| Source extract |
::::::::

Raises Invalid_argument if the resulting signal sequence on the output abstraction is not well-formed or if a namespace name could not be bound to a prefix.

val output_depth : output -> int

output_depth o is o's current element nesting level (undefined before the first `El_start and after the last `El_end).

val output_tree : ('a -> 'a frag) -> output -> 'a -> unit

Outputs signals corresponding to a value by recursively applying the given value deconstructor.

Raises see output.

val output_doc_tree : ('a -> 'a frag) -> output -> (dtd * 'a) -> unit

Same as output_tree but outputs a complete well-formed sequence of signals.

Raises see output.

Functorial interface (deprecated)

WARNING. The functioral interface is deprecated and will be removed.

Make allows client to specify types for strings and internal buffers. Among other things this can be used to perform hash-consing or to process the character stream, e.g. to normalize unicode characters or to convert to a custom encoding.

type std_string = string
type std_buffer = Buffer.t
module type String = sig ... end

Input signature for strings.

module type Buffer = sig ... end

Input signature for internal buffers.

module type S = sig ... end

Output signature of Make.

module Make (String : String) (Buffer : Buffer with type string = String.t) : S with type string = String.t

Functor building streaming XML IO with the given strings and buffers.

Features and limitations

The module assumes strings are immutable, thus strings the client gives or receives during the input and output process must not be modified.

Input

Encoding

The parser supports ASCII, US-ASCII, UTF-8, UTF-16, UTF-16LE, UTF-16BE and ISO-8559-1 (Latin-1) encoded documents. But strings returned by the library are always UTF-8 encoded.

The encoding can be specified explicitly using the optional argument enc. Otherwise the parser uses UTF-16 or UTF-8 if there is a BOM at the beginning of the document. If there is no BOM it uses the encoding specified in the XML declaration. Finally, if there is no XML declaration UTF-8 is assumed.

::::::::

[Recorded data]
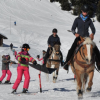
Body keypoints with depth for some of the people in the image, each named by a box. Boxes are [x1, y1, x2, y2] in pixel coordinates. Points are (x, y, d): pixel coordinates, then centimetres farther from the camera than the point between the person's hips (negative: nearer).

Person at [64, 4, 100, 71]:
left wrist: (92, 34, -23)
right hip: (79, 37, -2)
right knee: (72, 50, -22)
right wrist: (75, 33, -26)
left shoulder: (89, 20, 6)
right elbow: (73, 28, -3)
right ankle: (66, 63, -15)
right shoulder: (77, 19, 1)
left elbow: (93, 28, 0)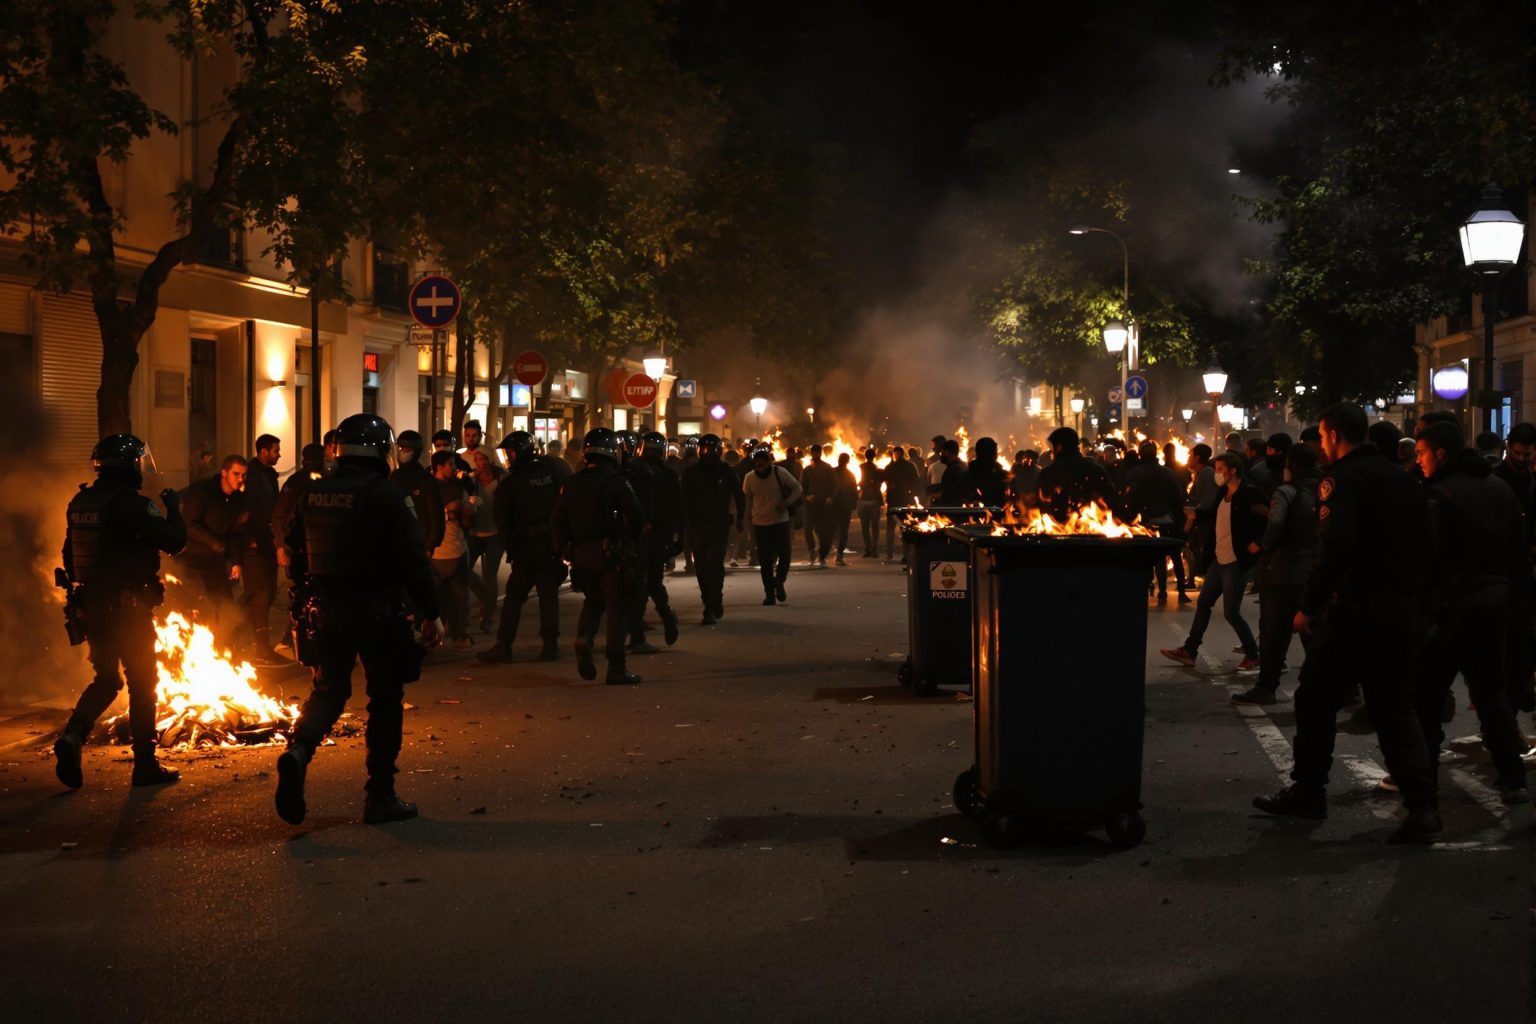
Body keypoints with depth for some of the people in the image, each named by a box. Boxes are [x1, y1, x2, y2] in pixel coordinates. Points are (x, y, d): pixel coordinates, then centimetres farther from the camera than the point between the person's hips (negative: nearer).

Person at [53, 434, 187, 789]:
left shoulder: (79, 503, 7)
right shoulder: (132, 504, -17)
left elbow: (70, 555, 14)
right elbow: (174, 541, -16)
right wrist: (173, 508, 1)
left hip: (93, 606, 7)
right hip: (130, 608, -6)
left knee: (105, 679, 17)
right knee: (142, 683, 5)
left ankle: (73, 736, -6)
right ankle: (146, 765, 9)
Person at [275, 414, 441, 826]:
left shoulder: (313, 494, 5)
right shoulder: (386, 496, -12)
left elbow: (297, 558, 12)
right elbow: (413, 560, -15)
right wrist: (430, 614, -8)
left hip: (328, 609, 5)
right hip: (378, 612, -5)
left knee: (328, 689, 16)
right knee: (385, 699, 7)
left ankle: (298, 750, -13)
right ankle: (380, 797, 10)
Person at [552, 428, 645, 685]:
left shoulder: (571, 484, 7)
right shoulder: (616, 482, -8)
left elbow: (557, 521, 6)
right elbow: (636, 516, -14)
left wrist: (564, 550, 14)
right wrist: (631, 541, 3)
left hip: (580, 554, 5)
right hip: (611, 553, -5)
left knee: (593, 601, 21)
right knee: (616, 607, 1)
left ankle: (584, 637, -8)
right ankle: (616, 668, 0)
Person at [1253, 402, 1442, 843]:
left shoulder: (1344, 479, -11)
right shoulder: (1405, 481, 13)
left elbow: (1335, 547, -22)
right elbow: (1424, 542, 15)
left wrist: (1309, 606, -16)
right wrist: (1411, 597, 18)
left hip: (1355, 609, -7)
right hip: (1403, 611, 7)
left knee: (1316, 699, 9)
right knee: (1396, 708, 10)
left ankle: (1308, 791, 18)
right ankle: (1422, 805, 0)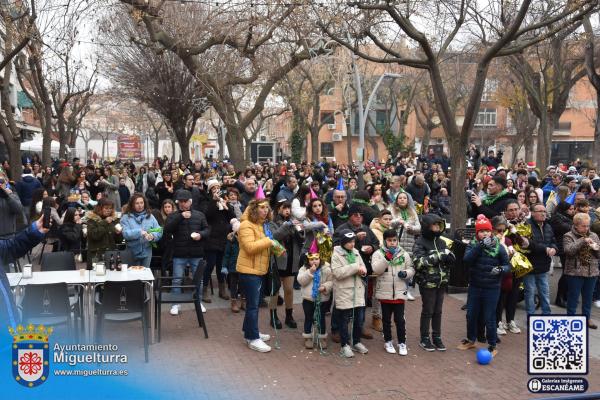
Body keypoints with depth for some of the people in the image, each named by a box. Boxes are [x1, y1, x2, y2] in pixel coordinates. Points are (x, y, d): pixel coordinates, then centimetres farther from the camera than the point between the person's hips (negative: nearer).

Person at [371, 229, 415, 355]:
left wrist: (406, 273, -14)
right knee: (386, 319, 12)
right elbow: (376, 270, -16)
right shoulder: (378, 253, -3)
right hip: (384, 292, -1)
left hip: (399, 292, 1)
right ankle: (388, 341, 26)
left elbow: (411, 269, 8)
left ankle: (402, 342, 17)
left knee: (400, 319, 4)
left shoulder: (404, 254, 4)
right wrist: (387, 258, -25)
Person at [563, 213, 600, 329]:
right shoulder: (569, 236, -5)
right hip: (575, 272, -5)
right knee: (573, 297, 5)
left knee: (588, 297, 15)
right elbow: (569, 250, -22)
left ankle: (587, 318, 28)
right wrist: (583, 241, -24)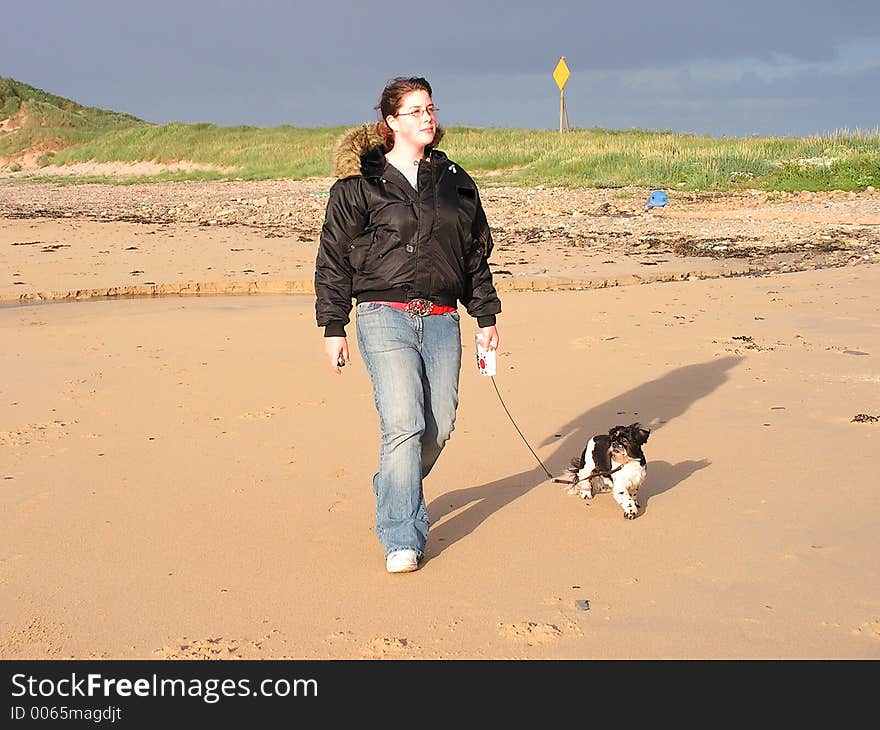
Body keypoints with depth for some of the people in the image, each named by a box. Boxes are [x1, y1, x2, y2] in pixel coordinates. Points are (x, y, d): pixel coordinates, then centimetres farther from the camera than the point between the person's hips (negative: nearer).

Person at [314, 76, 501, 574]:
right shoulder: (359, 184, 0)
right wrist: (333, 328, -2)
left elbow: (477, 253, 20)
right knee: (404, 425, -14)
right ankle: (402, 539, -6)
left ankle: (394, 492, 34)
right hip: (385, 317, -4)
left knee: (439, 426, 5)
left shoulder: (455, 181, 14)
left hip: (442, 321, 5)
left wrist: (486, 316, 17)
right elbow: (333, 258, 1)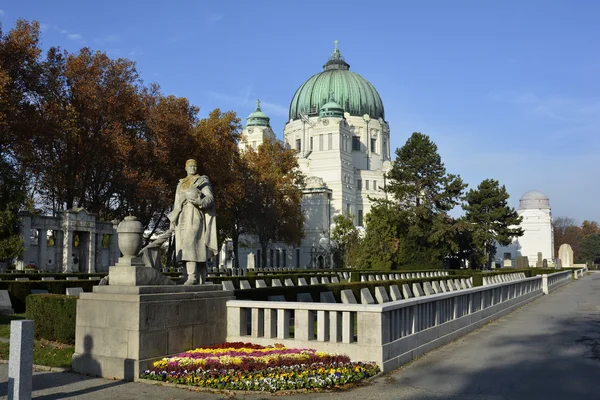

::::::::

| The problem |
Transcribe the part of the XML library documentation that begins with the words "Make allows client" and stops after the words "signature for strings.".

| Your response |
Make allows client to specify types for strings and internal buffers. Among other things this can be used to perform hash-consing or to process the character stream, e.g. to normalize unicode characters or to convert to a custom encoding.

type std_string = string
type std_buffer = Buffer.t
module type String = sig ... end

Input signature for strings.